Pathway for Enhanced Recovery After Spinal Surgery

A Systematic Review of Evidence for Use of Individual Components

Ana Licina; Andrew Silvers; Harry Laughlin; Jeremy Russell; Crispin Wan

Disclosures

BMC Anesthesiol. 2021;21(74) 

In This Article

Background

Enhanced recovery after surgery (ERAS) programs have demonstrated improvements in outcomes. Improvements have been demonstrated in recovery, functional measures, lower morbidity, decreased length of stay with healthcare cost savings.[1,2] The disease burden of spinal pathologies is high.[3] Between 2004 to 2015, there has been an increase in volume of elective lumbar fusion accompanied by increased hospital costs.[4] Limited enhanced recovery pathways have been applied to spinal surgery. A consistent feature is a uniform finding of decreased length of stay.[5–8] There was a notable decrease in the adverse events during hospital stay.[8,9]

There is a need to apply lessons learned from enhanced recovery programs in other surgical specialties to surgery of the spine.[10] Prior narrative qualitative reviews have delineated recommendations for the incorporation of individual components into an enhanced recovery after spinal surgery (ERSS) program. Several critical components of enhanced recovery in spinal surgery have been identified. These include: provision of comprehensive perioperative nutrition, multimodal analgesia, minimally invasive surgery where clinically feasible and early mobilization.[10,11] Individual ERSS programs differ substantially.[12] Our group of authors have identified and proposed the first comprehensive program of Enhanced Recovery in Spinal Surgery (Table 1),.[11] We defined the individual components based on the enhanced recovery protocols in other surgical subspecialties and prior qualitative reviews of ERAS in spinal surgery.[1,12–20]

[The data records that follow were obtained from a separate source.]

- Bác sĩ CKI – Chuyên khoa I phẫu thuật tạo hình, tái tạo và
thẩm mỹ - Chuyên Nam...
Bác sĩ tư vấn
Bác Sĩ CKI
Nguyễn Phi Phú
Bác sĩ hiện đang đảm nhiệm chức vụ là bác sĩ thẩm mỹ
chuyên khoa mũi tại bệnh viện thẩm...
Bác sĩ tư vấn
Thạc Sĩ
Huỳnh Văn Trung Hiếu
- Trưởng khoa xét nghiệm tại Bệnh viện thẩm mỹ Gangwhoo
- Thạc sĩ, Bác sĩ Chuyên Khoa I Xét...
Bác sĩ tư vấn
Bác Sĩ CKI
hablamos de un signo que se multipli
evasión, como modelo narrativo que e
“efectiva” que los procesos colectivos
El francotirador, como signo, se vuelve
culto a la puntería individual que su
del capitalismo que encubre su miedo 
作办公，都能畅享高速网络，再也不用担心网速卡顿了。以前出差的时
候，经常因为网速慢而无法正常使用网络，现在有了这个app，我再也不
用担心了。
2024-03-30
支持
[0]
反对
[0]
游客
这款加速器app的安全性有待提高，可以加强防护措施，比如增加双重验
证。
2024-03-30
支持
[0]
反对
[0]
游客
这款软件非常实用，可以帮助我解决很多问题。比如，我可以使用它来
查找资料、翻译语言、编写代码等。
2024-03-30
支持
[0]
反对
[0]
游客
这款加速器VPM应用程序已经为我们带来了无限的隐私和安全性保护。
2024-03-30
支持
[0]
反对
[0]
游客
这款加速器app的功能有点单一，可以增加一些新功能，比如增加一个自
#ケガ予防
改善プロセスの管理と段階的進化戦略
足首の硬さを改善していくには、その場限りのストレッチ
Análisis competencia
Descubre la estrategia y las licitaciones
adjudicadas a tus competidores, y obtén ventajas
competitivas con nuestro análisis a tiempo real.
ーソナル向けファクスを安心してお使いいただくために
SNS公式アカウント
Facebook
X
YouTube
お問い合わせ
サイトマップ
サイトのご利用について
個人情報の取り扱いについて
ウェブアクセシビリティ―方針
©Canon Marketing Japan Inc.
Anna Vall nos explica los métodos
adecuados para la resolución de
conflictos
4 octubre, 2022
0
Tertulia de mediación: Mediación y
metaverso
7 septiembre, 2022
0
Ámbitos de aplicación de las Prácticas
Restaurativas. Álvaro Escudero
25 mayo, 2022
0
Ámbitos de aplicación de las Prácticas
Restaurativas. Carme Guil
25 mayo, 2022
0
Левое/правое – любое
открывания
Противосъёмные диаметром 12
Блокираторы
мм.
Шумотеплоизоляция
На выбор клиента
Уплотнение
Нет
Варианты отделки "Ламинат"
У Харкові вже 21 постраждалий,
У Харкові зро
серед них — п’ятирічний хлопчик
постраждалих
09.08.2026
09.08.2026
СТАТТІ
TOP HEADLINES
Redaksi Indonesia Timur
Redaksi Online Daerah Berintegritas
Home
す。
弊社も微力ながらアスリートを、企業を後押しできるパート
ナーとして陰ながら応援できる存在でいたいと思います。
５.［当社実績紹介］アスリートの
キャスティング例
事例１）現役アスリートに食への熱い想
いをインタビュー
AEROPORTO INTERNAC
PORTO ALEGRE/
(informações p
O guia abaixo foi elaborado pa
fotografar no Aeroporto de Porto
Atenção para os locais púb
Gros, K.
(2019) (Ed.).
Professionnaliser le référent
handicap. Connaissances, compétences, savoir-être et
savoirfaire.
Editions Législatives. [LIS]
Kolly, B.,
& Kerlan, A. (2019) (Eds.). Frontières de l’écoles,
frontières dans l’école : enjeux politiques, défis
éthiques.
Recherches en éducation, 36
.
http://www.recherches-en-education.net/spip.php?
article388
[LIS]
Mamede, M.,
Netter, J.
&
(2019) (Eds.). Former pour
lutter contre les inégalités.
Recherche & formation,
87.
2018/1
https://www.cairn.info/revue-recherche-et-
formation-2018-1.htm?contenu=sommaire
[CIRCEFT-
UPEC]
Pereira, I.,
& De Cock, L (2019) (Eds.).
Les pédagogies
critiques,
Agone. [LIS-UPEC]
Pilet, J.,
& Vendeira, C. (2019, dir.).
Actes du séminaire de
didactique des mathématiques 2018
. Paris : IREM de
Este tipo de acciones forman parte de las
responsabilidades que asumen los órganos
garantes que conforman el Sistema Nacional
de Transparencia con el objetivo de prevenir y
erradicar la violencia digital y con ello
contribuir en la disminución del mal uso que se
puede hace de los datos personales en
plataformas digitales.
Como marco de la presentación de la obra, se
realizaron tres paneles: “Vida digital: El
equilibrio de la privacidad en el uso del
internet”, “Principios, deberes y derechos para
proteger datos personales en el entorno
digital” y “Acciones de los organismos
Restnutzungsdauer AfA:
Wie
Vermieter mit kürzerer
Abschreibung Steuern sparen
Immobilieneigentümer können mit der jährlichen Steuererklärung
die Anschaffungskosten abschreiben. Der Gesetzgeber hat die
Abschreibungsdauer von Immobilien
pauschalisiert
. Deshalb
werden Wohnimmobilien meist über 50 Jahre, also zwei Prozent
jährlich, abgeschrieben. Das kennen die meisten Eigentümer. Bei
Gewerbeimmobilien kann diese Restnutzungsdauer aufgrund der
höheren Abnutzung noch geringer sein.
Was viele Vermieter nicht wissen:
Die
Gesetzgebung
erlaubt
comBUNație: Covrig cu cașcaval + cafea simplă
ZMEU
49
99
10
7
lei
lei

The aim of this study was to systematically evaluate pre-defined individual components of an ERSS pathway (program). We planed to create an evidence-based assessment of the available literature for each pre-defined component of an ERSS program.[21] Formulating the evidence base for each component, would strengthen the quality of ERSS programs. Consistency with regards to best practice in ERSS, would allow for standardization of care pathways. Greater standardization of care pathways results in improved external validity across comparative research.